Qlik Sense Enterprise SaaS is the cloud-based version of Qlik Sense
Qlik Data Transfer enables pushing data from on-prem server to Qlik SaaS
can query data sources or copy file on a schedule
how it works: turns data into QVD (Qlik data file), which is then pushed to Qlik Sense Enterprise SaaS
Qlik Data Transfer is not a replacement for Qlik Data Integration
if currently running Qlik Sense Enterprise on-prem, can build everything there, then push to Qlik Sense Enterprise SaaS (this setup is called “Multi-Cloud”)
also can install Qlik Replicate on-prem, then push to cloud storage (e.g., Amazon S3)

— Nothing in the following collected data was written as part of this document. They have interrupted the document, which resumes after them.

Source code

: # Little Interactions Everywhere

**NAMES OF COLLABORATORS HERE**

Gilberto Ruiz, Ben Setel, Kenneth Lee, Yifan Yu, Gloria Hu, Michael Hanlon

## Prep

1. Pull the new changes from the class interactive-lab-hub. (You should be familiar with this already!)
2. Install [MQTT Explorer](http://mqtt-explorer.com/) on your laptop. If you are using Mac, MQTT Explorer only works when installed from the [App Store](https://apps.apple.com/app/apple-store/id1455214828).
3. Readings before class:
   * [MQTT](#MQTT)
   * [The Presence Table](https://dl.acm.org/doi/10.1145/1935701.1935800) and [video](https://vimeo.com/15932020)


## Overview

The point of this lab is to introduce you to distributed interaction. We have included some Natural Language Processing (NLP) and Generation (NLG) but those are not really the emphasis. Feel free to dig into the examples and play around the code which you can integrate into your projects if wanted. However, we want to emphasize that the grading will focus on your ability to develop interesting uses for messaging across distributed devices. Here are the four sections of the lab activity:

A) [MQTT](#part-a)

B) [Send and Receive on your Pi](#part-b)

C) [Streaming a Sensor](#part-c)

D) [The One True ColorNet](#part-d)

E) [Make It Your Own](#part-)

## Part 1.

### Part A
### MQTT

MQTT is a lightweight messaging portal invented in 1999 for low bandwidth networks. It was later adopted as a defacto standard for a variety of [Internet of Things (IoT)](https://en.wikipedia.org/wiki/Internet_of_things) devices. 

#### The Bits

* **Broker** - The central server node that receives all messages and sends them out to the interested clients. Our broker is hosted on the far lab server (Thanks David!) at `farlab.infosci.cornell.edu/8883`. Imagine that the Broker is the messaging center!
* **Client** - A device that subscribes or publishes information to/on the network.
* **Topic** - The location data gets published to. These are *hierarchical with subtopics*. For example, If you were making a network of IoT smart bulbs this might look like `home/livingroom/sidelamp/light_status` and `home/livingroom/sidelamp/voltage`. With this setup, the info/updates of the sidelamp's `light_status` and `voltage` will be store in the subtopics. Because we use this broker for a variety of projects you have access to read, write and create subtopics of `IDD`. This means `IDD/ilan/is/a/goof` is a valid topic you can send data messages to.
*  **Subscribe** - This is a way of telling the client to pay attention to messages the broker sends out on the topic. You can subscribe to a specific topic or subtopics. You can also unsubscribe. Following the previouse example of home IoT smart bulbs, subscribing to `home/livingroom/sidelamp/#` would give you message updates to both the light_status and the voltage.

Takeaway: I see the Qlik Data Transfer tool as a temporary solution during the transition of migrating to their SaaS version. Overall feeling I had is that Qlik is subtly encouraging customers to move from on-prem installations to SaaS. One clear benefit of Qlik SaaS is automatic updates. For anyone who’s been through the version upgrade process, that’s a reasonably strong incentive.

Case Study: Raymond James

Top 5 complaints from business:

1. Constantly having to go between systems to do research
2. Takes too long to get data feeds from IT
3. Difficult to get historical data for trending
4. Want direct access to data
5. Why can’t we have data all in one place?

companies typically have many independent business systems: on-prem, cloud, 3rd-party data feeds etc.
common problem: business and IT not on same page with data
- IT doesn’t have business knowledge to know what business needs
- business knows what they need, but doesn’t understand data structure
- the result is that many Excel spreadsheets get created and spread around
- for more sophisticated needs, departments create their own Access databases so can create reports
- all of this requires hiring more people
Raymond James data sources: 25+ SQL db’s, 10+ Oracle db’s, several cloud apps, 100+ Excel files, Sharepoint lists and views, departmental Access databases, daily text files
Raymond James brought all this data into Qlik as QVDs, rather than creating many extracts that each took only a slice of the data
also brought in as CSV files for users who weren’t ready yet to use Qlik to analyze the data
common transformations: field names, uppercase, leading zeroes not dropped, leading/trailing spaces dropped

Takeaway: This presentation did a thorough job of outlining the most common pain points companies face, including the tendency of departments to create their own Excel files and Access databases. An interesting aspect of their solution was the choice to extract data in parallel as QVD and CSV files to enable consuming the data with other tools in addition to Qlik.

Case Study: Schneider Electric

main pain point: the custom solution they developed was missing records
realized 8x faster dev time using Qlik Data Integration and AWS DMS (Data Migration Service)
raw data transferred, lands in Amazon S3
create three levels of data:
1. “bronze” data: copy of raw data, but converted to Apache Parquet; added timestamps, quality checks
2. “silver” data: organized and unified by object type, plus more quality checks
3. “gold” data: analytics-ready data for biz
use Spark with Databricks for transformation
then load into Amazon Redshift (for high speed analytical queries)
use Tableau for viz, Databricks for data scientists

Takeaway: The most helpful part of this presentation was their dev time savings by using a data integration tool versus hand-coding. Surprised to learn their custom solution was missing records, but yet another reason in favor of using an established tool.